Periodically, Punjab’s CM gathers the government officials from the department of education around a table for a meeting. They seem to discuss all the problems and work on the solution, as it seems but the on ground situation begs to differ as the school reforms in Punjab are taking place with a pace rarely seen anywhere in the world. Same goes for the rest of country. In fact, describing Pakistan as an under-performer in the field of education would be the understatement of millennia.
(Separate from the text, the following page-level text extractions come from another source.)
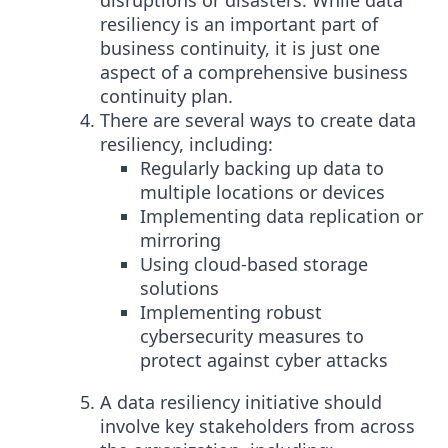
disruptions or disasters. While data
resiliency is an important part of
business continuity, it is just one
aspect of a comprehensive business
continuity plan.
There are several ways to create data
resiliency, including:
Regularly backing up data to
multiple locations or devices
Implementing data replication or
mirroring
Using cloud-based storage
solutions
Implementing robust
cybersecurity measures to
protect against cyber attacks
A data resiliency initiative should
involve key stakeholders from across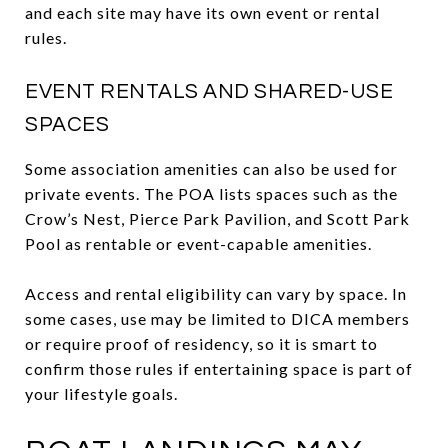
and each site may have its own event or rental
rules.
EVENT RENTALS AND SHARED-USE
SPACES
Some association amenities can also be used for
private events. The POA lists spaces such as the
Crow’s Nest, Pierce Park Pavilion, and Scott Park
Pool as rentable or event-capable amenities.
Access and rental eligibility can vary by space. In
some cases, use may be limited to DICA members
or require proof of residency, so it is smart to
confirm those rules if entertaining space is part of
your lifestyle goals.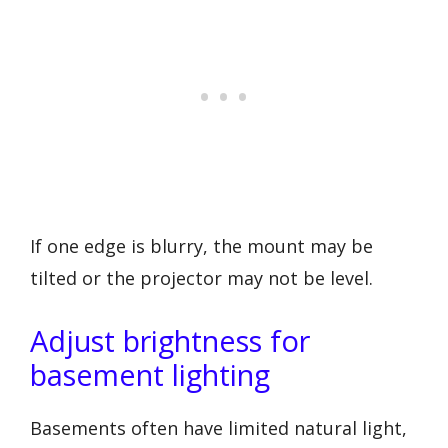
If one edge is blurry, the mount may be
tilted or the projector may not be level.
Adjust brightness for
basement lighting
Basements often have limited natural light,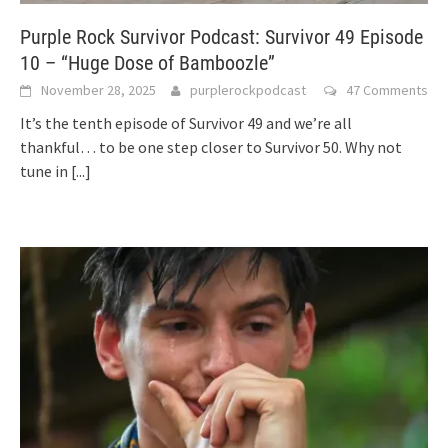
Purple Rock Survivor Podcast: Survivor 49 Episode
10 – “Huge Dose of Bamboozle”
November 28, 2025
purplerockpodcast
47 Comments
It’s the tenth episode of Survivor 49 and we’re all
thankful… to be one step closer to Survivor 50. Why not
tune in
[...]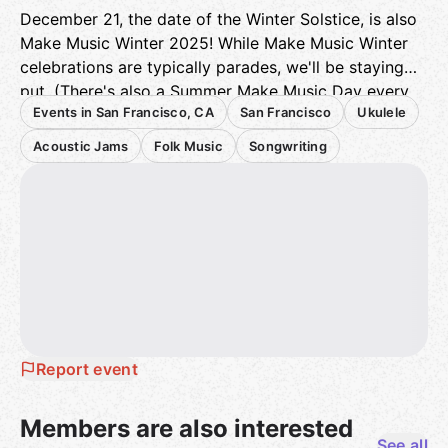
December 21, the date of the Winter Solstice, is also
Make Music Winter 2025! While Make Music Winter
celebrations are typically parades, we'll be staying
put. (There's also a Summer Make Music Day every
Events in San Francisco, CA
San Francisco
Ukulele
June 21.)
You can read more about Make Music Day here:
Acoustic Jams
Folk Music
Songwriting
https://makemusicday.org/
You can read more about Make Music Winter here:
https://makemusicday.org/winter/
Here's the Dropbox link to the most recently revised
San Francisco Ukulele Rebellion Holiday Songbook.
Thanks to Melody and Disney Mark for all of their
hard work on this songbook.
Report event
https://www.dropbox.com/scl/fi/0g34t95qn51esg894
3810/2023-SF-Uke-Rebellion-Holiday-Songbook-
Members are also interested
with-TOC-rev..pdf?
See all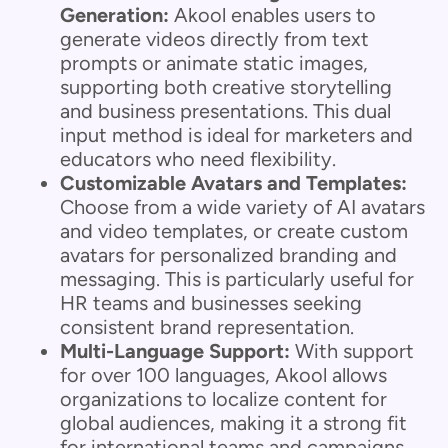
Generation:
Akool enables users to
generate videos directly from text
prompts or animate static images,
supporting both creative storytelling
and business presentations. This dual
input method is ideal for marketers and
educators who need flexibility.
Customizable Avatars and Templates:
Choose from a wide variety of AI avatars
and video templates, or create custom
avatars for personalized branding and
messaging. This is particularly useful for
HR teams and businesses seeking
consistent brand representation.
Multi-Language Support:
With support
for over 100 languages, Akool allows
organizations to localize content for
global audiences, making it a strong fit
for international teams and campaigns.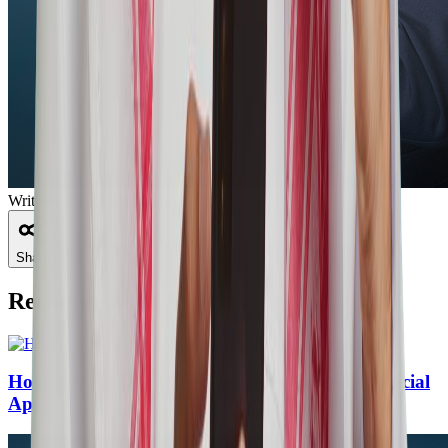
Written by
ERPGulf Team
Share
Recommended Articles
How to Verify ZATCA E-Invoices Using the Official
App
Our education has long been atrocious. The government schools in Sindh and in the distant villages of Punjab are the bleakest you’ve ever seen. Imagine the classrooms being used as shelter for cattle while students study outside with no furniture or a dozen of little kids sitting in a muddy and dark room with no facilities at all. Girls have to sit in a cobwebbed classroom and in most of the schools in villages, one is wearing a uniform; most have no schoolbags; some have no shoes, and worst of all, there is not a teacher in sight. In fact in an article published by the Observer France 24 on May 4, 2009, the then education minister of Sindh said that there were 7700 ghost schools in Sindh. Funnily the education reforms were partly funded by World Bank. It is shocking that the minster knew about it and the government knows about it but no one is willing to do anything. In a shocking picture published by Dawn on 30th of April 2009, a school serves as a cattle barn. In another report published by Geo on Nov 23, 2017 there were 23,000 illegal hiring with 11,000 in Karachi alone. The fund instead of being used for the benefit of the poor and downtrodden masses, there seems to be massive misappropriations and no one seems to take action on this due to political reasons.
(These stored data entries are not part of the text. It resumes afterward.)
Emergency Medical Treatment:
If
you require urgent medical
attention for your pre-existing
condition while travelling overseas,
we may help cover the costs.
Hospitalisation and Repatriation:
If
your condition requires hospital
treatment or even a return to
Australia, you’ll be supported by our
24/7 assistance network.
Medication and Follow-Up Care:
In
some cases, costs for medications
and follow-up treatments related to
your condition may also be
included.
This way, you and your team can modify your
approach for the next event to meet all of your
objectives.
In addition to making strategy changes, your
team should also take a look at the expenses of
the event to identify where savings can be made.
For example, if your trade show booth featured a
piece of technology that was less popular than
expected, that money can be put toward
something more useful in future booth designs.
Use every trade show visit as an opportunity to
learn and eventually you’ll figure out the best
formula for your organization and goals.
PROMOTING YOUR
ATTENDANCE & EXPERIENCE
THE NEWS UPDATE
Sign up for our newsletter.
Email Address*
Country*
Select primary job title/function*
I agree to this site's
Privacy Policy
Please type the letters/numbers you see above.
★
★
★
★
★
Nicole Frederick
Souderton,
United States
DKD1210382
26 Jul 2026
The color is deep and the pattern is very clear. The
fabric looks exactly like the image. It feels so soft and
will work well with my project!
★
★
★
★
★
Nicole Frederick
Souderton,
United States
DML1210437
Most of these children drop out of these schools and girls are least likely to attend their high schools. After Afghanistan, Pakistan has the widest gap between girls’ and boys’ education and to top that, even the good halves of Pakistanis who complete their primary school are not literate. All these factors forced the parents to turn away from the government’s education system and enroll their children in the private schools. Reason being that the only quality education given to children in Pakistan is being done by private schools. Private money is currently paying for more of Pakistan’s education than the governments.
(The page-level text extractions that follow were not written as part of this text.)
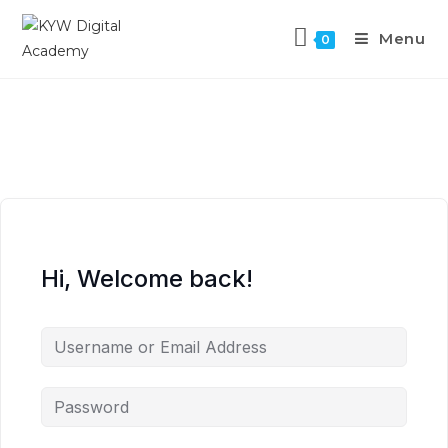
Menu
0
Hi, Welcome back!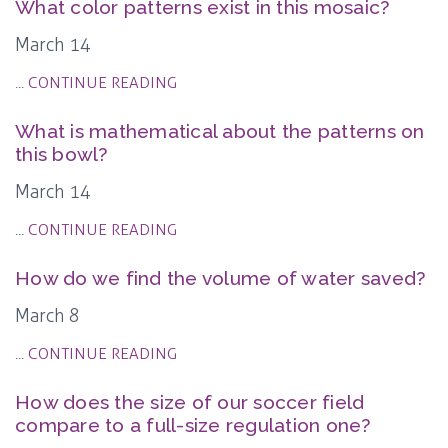
What color patterns exist in this mosaic?
March 14
...
CONTINUE READING
What is mathematical about the patterns on
this bowl?
March 14
...
CONTINUE READING
How do we find the volume of water saved?
March 8
...
CONTINUE READING
How does the size of our soccer field
compare to a full-size regulation one?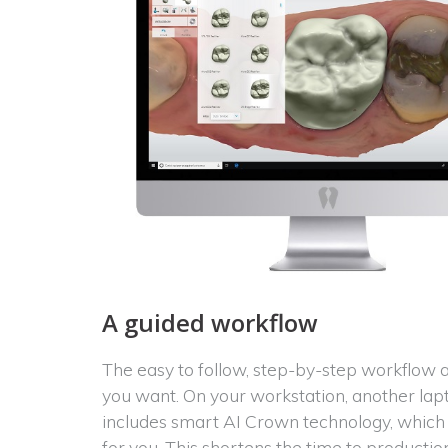
A guided workflow
The easy to follow, step-by-step workflow
you want. On your workstation, another lap
includes smart AI Crown technology, which 
for you. This shortens the time to product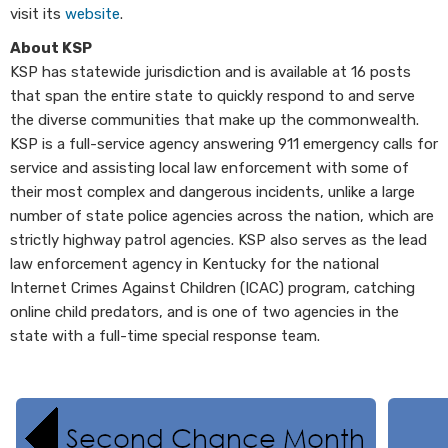
visit its
website
.
About KSP
KSP has statewide jurisdiction and is available at 16 posts
that span the entire state to quickly respond to and serve
the diverse communities that make up the commonwealth.
KSP is a full-service agency answering 911 emergency calls for
service and assisting local law enforcement with some of
their most complex and dangerous incidents, unlike a large
number of state police agencies across the nation, which are
strictly highway patrol agencies. KSP also serves as the lead
law enforcement agency in Kentucky for the national
Internet Crimes Against Children (ICAC) program, catching
online child predators, and is one of two agencies in the
state with a full-time special response team.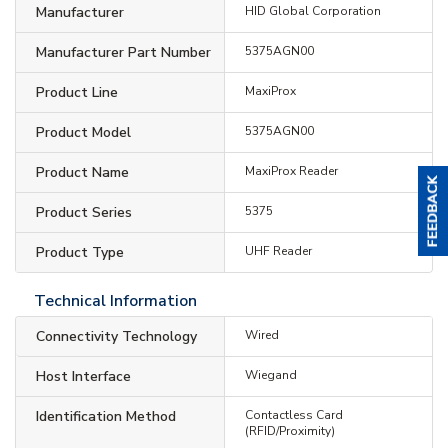
Manufacturer
HID Global Corporation
Manufacturer Part Number
5375AGN00
Product Line
MaxiProx
Product Model
5375AGN00
Product Name
MaxiProx Reader
Product Series
5375
Product Type
UHF Reader
Technical Information
Connectivity Technology
Wired
Host Interface
Wiegand
Identification Method
Contactless Card
(RFID/Proximity)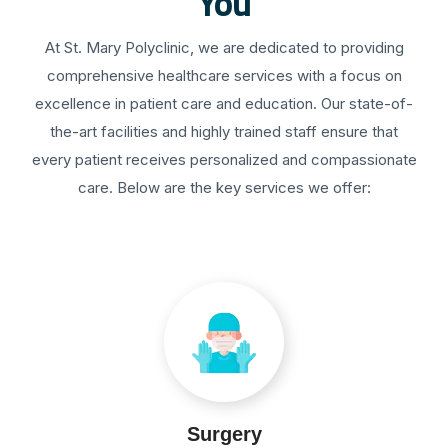
You
At St. Mary Polyclinic, we are dedicated to providing
comprehensive healthcare services with a focus on
excellence in patient care and education. Our state-of-
the-art facilities and highly trained staff ensure that
every patient receives personalized and compassionate
care. Below are the key services we offer:
Surgery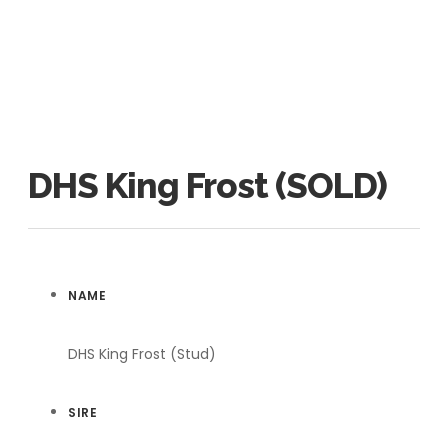
DHS King Frost (SOLD)
NAME
DHS King Frost (Stud)
SIRE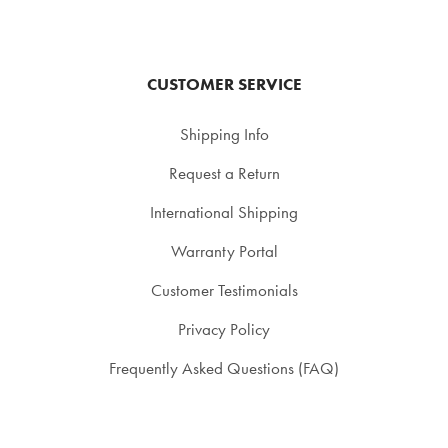
CUSTOMER SERVICE
Shipping Info
Request a Return
International Shipping
Warranty Portal
Customer Testimonials
Privacy Policy
Frequently Asked Questions (FAQ)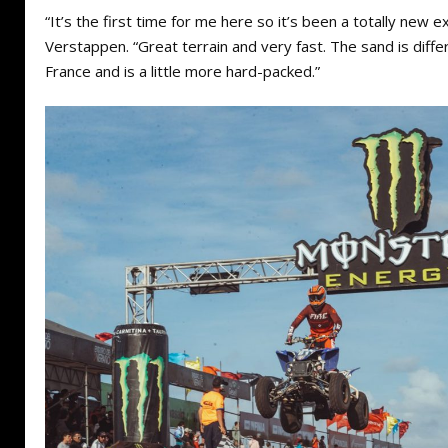
“It’s the first time for me here so it’s been a totally new e
Verstappen. “Great terrain and very fast. The sand is diff
France and is a little more hard-packed.”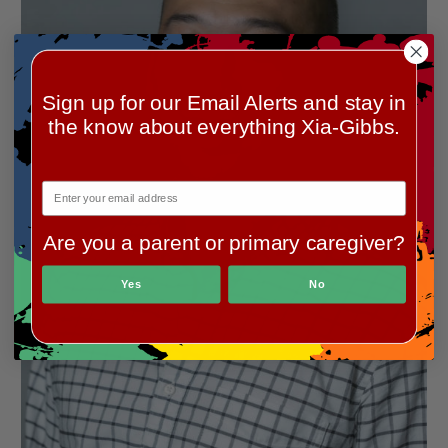
Sign up for our Email Alerts and stay in
the know about everything Xia-Gibbs.
Are you a parent or primary caregiver?
Yes
No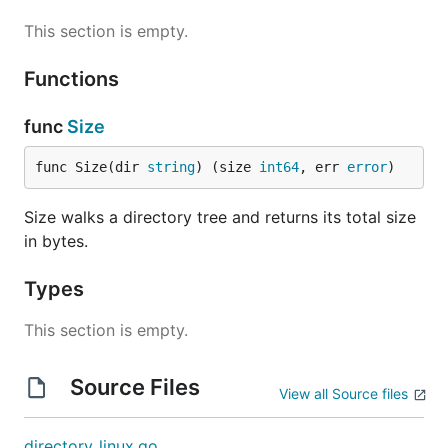
This section is empty.
Functions
func
Size
func Size(dir 
string
) (size 
int64
, err 
error
)
Size walks a directory tree and returns its total size
in bytes.
Types
This section is empty.
Source Files
View all Source files
directory_linux.go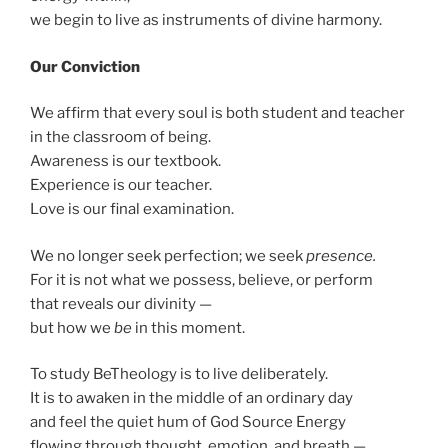
we begin to live as instruments of divine harmony.
Our Conviction
We affirm that every soul is both student and teacher
in the classroom of being.
Awareness is our textbook.
Experience is our teacher.
Love is our final examination.
We no longer seek perfection; we seek
presence.
For it is not what we possess, believe, or perform
that reveals our divinity —
but how we
be
in this moment.
To study BeTheology is to live deliberately.
It is to awaken in the middle of an ordinary day
and feel the quiet hum of God Source Energy
flowing through thought, emotion, and breath —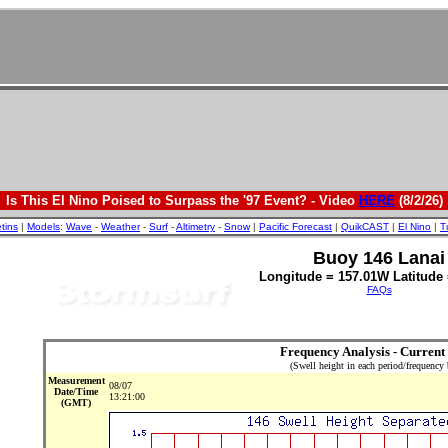
Is This El Nino Poised to Surpass the '97 Event? - Video
HERE
(8/2/26)
etins
|
Models
:
Wave
-
Weather
-
Surf
-
Altimetry
-
Snow
|
Pacific Forecast
|
QuikCAST
|
El Nino
|
T
Buoy 146 Lanai
Longitude = 157.01W Latitude 
FAQs
Frequency Analysis - Current
(Swell height in each period/frequency
Measurement
08/07
Date/Time
13:21:00
(GMT)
Fixing Pakistan’s education system requires political will, and steadfast and honest efforts from the leadership. But despite all the big claims and promises, Pakistan’s children are not getting quality education at government schools. For too long our children have suffered because of our politicians’ incompetence and corruption. They deserve much better but instead of making some serious policies to revolutionize the educational system in Pakistan, our politicians have started treating schools as political tools. And with the ongoing protests against the private schools I can’t help but wonder what if these schools are forced to close? What will be the future of Pakistan then if the only institutes that are providing quality education to children are also closed or are forced to compromise the quality of education to cut costs? By private sector I mean those schools that are schools systems under a structure and not those schools that are opened in back streets with no regulation.